Buddy told Lang of things he did in Taipei, like buying bouquets of flowers that he and his bargirl companion would give to unsuspecting people in the city, running up and down the streets. When people were astonished or startled, Buddy would turn around and use his camera to shoot a picture of them, even though his camera had no film.
Buddy told Dave Lang that, after his five days of R&R, he had a hard time getting on the plane to return to Vietnam. Lang wrote that Buddy said, “Toward the end, I really didn’t want to go back.”

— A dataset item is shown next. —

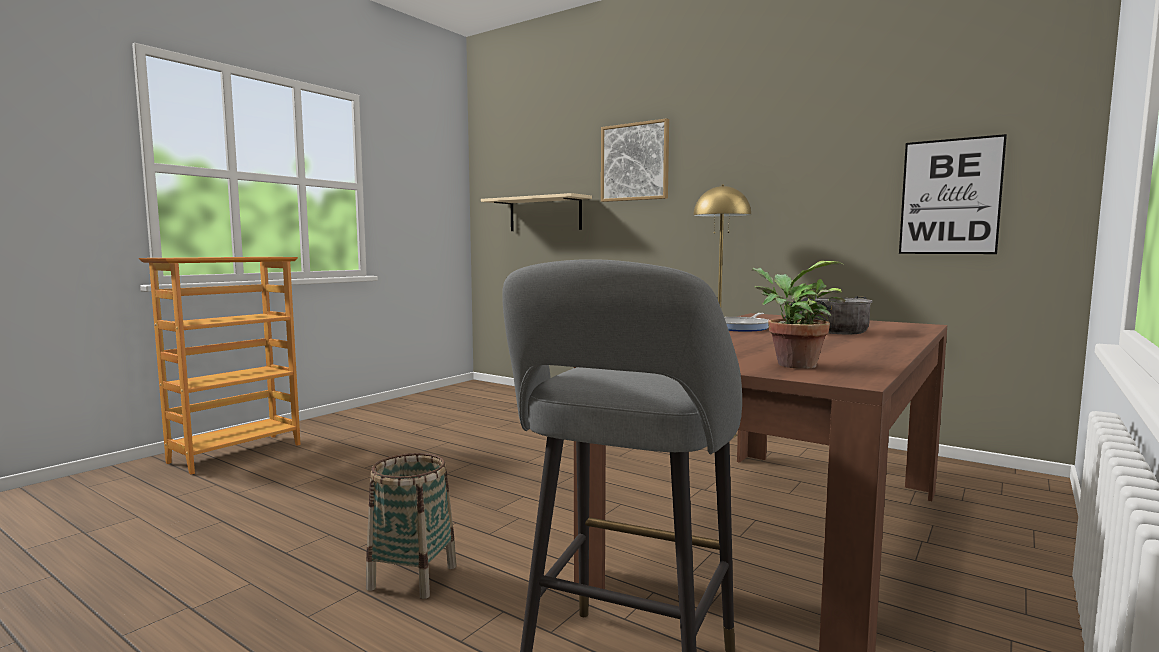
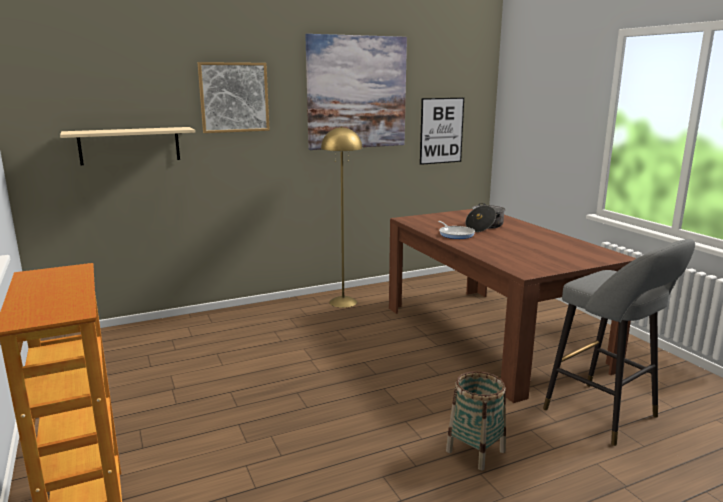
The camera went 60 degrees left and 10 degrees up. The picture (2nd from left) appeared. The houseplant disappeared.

“And he told me it was really hard getting on the plane. And he threw in a comment about an MP when he was getting on the plane saying, ‘Hey, trooper, your hair’s a little bit too long.’ And Buddy said, ‘Forget it, pal, I’m not even going to listen to you.’”
“He said he had these three nightmares. He was walking up a hill. It was green elephant grass. He was the only one there. He was walking by himself. And he said he kept walking and walking and walking. And he just couldn’t get out of Vietnam. He was trying to walk out of Vietnam and he said he just couldn’t do it. He said, ‘There I was left. I couldn’t get out of Vietnam. For the rest of my life that’s where I’ll have to stay, just trying to walk.’ He said he had this dream three nights in a row. This was his premonition of dying.”
Buddy Anello was killed in action on May 31, 1968, during a nighttime firefight. During his time in Vietnam, Buddy was awarded the Purple Heart, the Silver Star, the Military Merit Medal and a marksmanship citation. He was also given, posthumously, a medal from the Army of South Vietnam. When he died in Dragon Valley, Vietnam, Sgt. Bruce Anello was 20 years old.